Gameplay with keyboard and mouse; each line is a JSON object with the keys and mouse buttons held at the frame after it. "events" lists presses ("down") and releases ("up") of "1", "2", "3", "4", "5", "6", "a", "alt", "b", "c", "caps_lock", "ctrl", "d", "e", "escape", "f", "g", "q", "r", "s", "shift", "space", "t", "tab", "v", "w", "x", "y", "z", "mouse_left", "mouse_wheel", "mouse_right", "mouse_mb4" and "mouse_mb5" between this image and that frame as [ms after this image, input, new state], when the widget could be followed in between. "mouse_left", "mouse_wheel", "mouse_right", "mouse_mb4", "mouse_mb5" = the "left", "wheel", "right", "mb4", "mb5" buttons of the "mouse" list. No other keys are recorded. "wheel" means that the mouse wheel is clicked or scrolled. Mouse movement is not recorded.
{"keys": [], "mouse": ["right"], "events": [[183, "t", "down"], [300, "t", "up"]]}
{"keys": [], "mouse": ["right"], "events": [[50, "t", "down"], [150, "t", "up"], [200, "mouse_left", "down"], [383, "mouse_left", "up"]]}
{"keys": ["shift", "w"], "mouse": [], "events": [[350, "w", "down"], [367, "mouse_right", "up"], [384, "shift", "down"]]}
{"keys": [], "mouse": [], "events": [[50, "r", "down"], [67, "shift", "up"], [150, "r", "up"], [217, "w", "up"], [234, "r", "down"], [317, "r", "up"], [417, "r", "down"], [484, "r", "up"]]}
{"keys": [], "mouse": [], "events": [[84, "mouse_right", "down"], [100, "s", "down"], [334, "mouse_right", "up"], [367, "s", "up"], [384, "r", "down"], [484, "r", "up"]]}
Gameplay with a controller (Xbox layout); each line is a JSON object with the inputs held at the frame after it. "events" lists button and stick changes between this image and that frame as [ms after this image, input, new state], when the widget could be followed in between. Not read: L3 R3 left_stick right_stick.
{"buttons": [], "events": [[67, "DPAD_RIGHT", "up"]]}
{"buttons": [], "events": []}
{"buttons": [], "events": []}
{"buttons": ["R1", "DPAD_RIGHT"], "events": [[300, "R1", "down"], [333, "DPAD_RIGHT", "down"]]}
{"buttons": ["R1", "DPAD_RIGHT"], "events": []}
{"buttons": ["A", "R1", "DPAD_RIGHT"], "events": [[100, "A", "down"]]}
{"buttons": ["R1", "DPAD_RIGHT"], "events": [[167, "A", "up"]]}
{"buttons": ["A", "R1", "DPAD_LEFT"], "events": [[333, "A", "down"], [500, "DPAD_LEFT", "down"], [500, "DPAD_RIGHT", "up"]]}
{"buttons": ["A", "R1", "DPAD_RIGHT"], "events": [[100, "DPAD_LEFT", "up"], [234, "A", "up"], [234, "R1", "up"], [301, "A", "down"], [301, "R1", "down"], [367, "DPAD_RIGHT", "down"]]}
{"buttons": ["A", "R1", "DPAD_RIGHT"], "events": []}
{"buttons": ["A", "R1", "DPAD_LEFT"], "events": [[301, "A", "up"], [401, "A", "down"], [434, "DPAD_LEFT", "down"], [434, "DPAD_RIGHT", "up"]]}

▶ **What is being asked**: Please copy out every entry word for word.

▶ **Answer for the task**:
Gameplay with keyboard and mouse; each line is a JSON object with the keys and mouse buttons held at the frame after it. "events" lists presses ("down") and releases ("up") of "1", "2", "3", "4", "5", "6", "a", "alt", "b", "c", "caps_lock", "ctrl", "d", "e", "escape", "f", "g", "q", "r", "s", "shift", "space", "t", "tab", "v", "w", "x", "y", "z", "mouse_left", "mouse_wheel", "mouse_right", "mouse_mb4" and "mouse_mb5" between this image and that frame as [ms after this image, input, new state], when the widget could be followed in between. "mouse_left", "mouse_wheel", "mouse_right", "mouse_mb4", "mouse_mb5" = the "left", "wheel", "right", "mb4", "mb5" buttons of the "mouse" list. No other keys are recorded. "wheel" means that the mouse wheel is clicked or scrolled. Mouse movement is not recorded.
{"keys": [], "mouse": ["right"], "events": [[183, "t", "down"], [300, "t", "up"]]}
{"keys": [], "mouse": ["right"], "events": [[50, "t", "down"], [150, "t", "up"], [200, "mouse_left", "down"], [383, "mouse_left", "up"]]}
{"keys": ["shift", "w"], "mouse": [], "events": [[350, "w", "down"], [367, "mouse_right", "up"], [384, "shift", "down"]]}
{"keys": [], "mouse": [], "events": [[50, "r", "down"], [67, "shift", "up"], [150, "r", "up"], [217, "w", "up"], [234, "r", "down"], [317, "r", "up"], [417, "r", "down"], [484, "r", "up"]]}
{"keys": [], "mouse": [], "events": [[84, "mouse_right", "down"], [100, "s", "down"], [334, "mouse_right", "up"], [367, "s", "up"], [384, "r", "down"], [484, "r", "up"]]}
Gameplay with a controller (Xbox layout); each line is a JSON object with the inputs held at the frame after it. "events" lists button and stick changes between this image and that frame as [ms after this image, input, new state], when the widget could be followed in between. Not read: L3 R3 left_stick right_stick.
{"buttons": [], "events": [[67, "DPAD_RIGHT", "up"]]}
{"buttons": [], "events": []}
{"buttons": [], "events": []}
{"buttons": ["R1", "DPAD_RIGHT"], "events": [[300, "R1", "down"], [333, "DPAD_RIGHT", "down"]]}
{"buttons": ["R1", "DPAD_RIGHT"], "events": []}
{"buttons": ["A", "R1", "DPAD_RIGHT"], "events": [[100, "A", "down"]]}
{"buttons": ["R1", "DPAD_RIGHT"], "events": [[167, "A", "up"]]}
{"buttons": ["A", "R1", "DPAD_LEFT"], "events": [[333, "A", "down"], [500, "DPAD_LEFT", "down"], [500, "DPAD_RIGHT", "up"]]}
{"buttons": ["A", "R1", "DPAD_RIGHT"], "events": [[100, "DPAD_LEFT", "up"], [234, "A", "up"], [234, "R1", "up"], [301, "A", "down"], [301, "R1", "down"], [367, "DPAD_RIGHT", "down"]]}
{"buttons": ["A", "R1", "DPAD_RIGHT"], "events": []}
{"buttons": ["A", "R1", "DPAD_LEFT"], "events": [[301, "A", "up"], [401, "A", "down"], [434, "DPAD_LEFT", "down"], [434, "DPAD_RIGHT", "up"]]}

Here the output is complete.